Arguments are common enough on Facebook, but the firestorm that activist Mahnani Clay's recent post ignited was unique in that it brought some deep schisms in the LGBT community to light.
"I said, 'I'm queer by choice, but I'm black by fact,'" Clay said. Though she clarified that, "I chose to come out as queer. I didn't have to come out as black," the comment was "not popular."
In 2015, a renewed focus on injustice against minorities (#BlackLivesMatter) and the increasing visibility for the transgender community (#CallMeCaitlyn) have brought simmering divisions in the LGBT community to the surface (#ShutDownCastro). SF Pride, in particular, drew criticism when it waited until Jan. 14 to condemn the slayings of Eric Garner and Michael Brown, five and six months after their deaths at the hands of police, respectively.
Also in January, 150 activists allied under the name Queer Trans People of Color made those racial divisions impossible to ignore in a protest against Toad Hall and Badlands, two Castro bars with mostly white, relatively well-heeled clienteles. As minority queers appealed for support from white brothers and sisters in the LGBT community, ugly confrontations were reported at the site of Toad Hall, where a bar named Pendulum once catered the African-American community until its abrupt closure in 2005.
"In the Castro, black people do not feel welcome," said Clay, who been part of the discussion as vice president of political affairs for the Harvey Milk LGBT Democratic Club and as a member of the executive board of the San Francisco Black Leadership Forum. She has also been part of the Castro protests as a supporter of Queer Trans People of Color, a leaderless — or, as Clay prefers to call it, "leader-full" — group drawing attention to the violence faced by many trans men and women of color.
Earlier this year, QTPOC circulated a letter questioning the mainstream LGBT focus on marriage equality and military inclusiveness, possibly at the expense of resources for trans minorities. The Human Rights Campaign notes that in 13 slayings of U.S. trans women in 2014, all but one were black or Latina.
"If you're not alive, you don't really care about any of the other priorities," Clay said. "The biggest priority for all of us is safety."
Although Clay does not identify as trans, she's well-versed in the intersections between gender, race, and sexuality.

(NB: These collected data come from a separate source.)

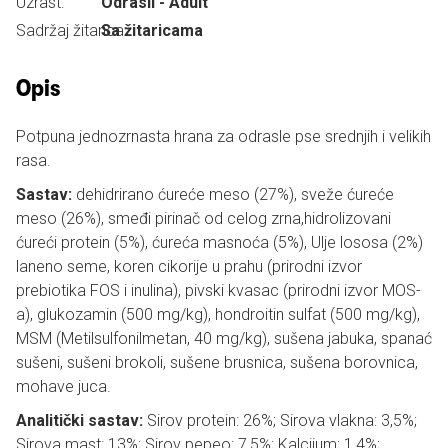
Uzrast:
Odrasli - Adult
Sadržaj žitarica:
Sa žitaricama
Opis
Potpuna jednozrnasta hrana za odrasle pse srednjih i velikih
rasa.
Sastav:
dehidrirano ćureće meso (27%), sveže ćureće
meso (26%), smeđi pirinač od celog zrna,hidrolizovani
ćureći protein (5%), ćureća masnoća (5%), Ulje lososa (2%)
laneno seme, koren cikorije u prahu (prirodni izvor
prebiotika FOS i inulina), pivski kvasac (prirodni izvor MOS-
a), glukozamin (500 mg/kg), hondroitin sulfat (500 mg/kg),
MSM (Metilsulfonilmetan, 40 mg/kg), sušena jabuka, spanać
sušeni, sušeni brokoli, sušene brusnica, sušena borovnica,
mohave juca.
Analitički sastav:
Sirov protein: 26%; Sirova vlakna: 3,5%;
Sirova mast: 13%; Sirov pepeo: 7,5%; Kalcijum: 1,4%;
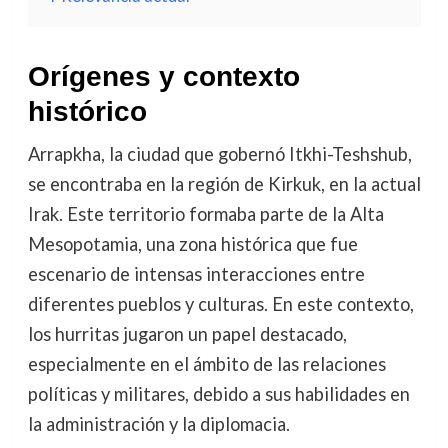
Orígenes y contexto
histórico
Arrapkha, la ciudad que gobernó Itkhi-Teshshub,
se encontraba en la región de Kirkuk, en la actual
Irak. Este territorio formaba parte de la Alta
Mesopotamia, una zona histórica que fue
escenario de intensas interacciones entre
diferentes pueblos y culturas. En este contexto,
los hurritas jugaron un papel destacado,
especialmente en el ámbito de las relaciones
políticas y militares, debido a sus habilidades en
la administración y la diplomacia.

"Our identities are not defined by one aspect. We are the intersection of those identities. For example, I am black. I am queer. I am formerly incarcerated. I am a mother. I am a number of things. Where all those intersect makes me who I am as a person and gives me a unique voice."
Clay credits San Francisco, to which she moved in 2011 after dark years as a "junkie prostitute" and serving time on a drug charge on the East Coast, for giving her a fresh start and cementing her role as an activist. The Corona Heights resident most recently founded Project Cheer, which, among other things, distributes gifts to the children of inmates in the criminal justice system.
She also sees hope in the city, as when her mentor Sheriff Ross Mirkarimi announced plans to move female-identified trans inmates out of the male population at County Jail.
"It takes a lot of guts to stand up and say, 'I'm with them,'" Clay said. "When I walk through the Castro, I don't necessarily feel that most of the folks on the street would stand up with me."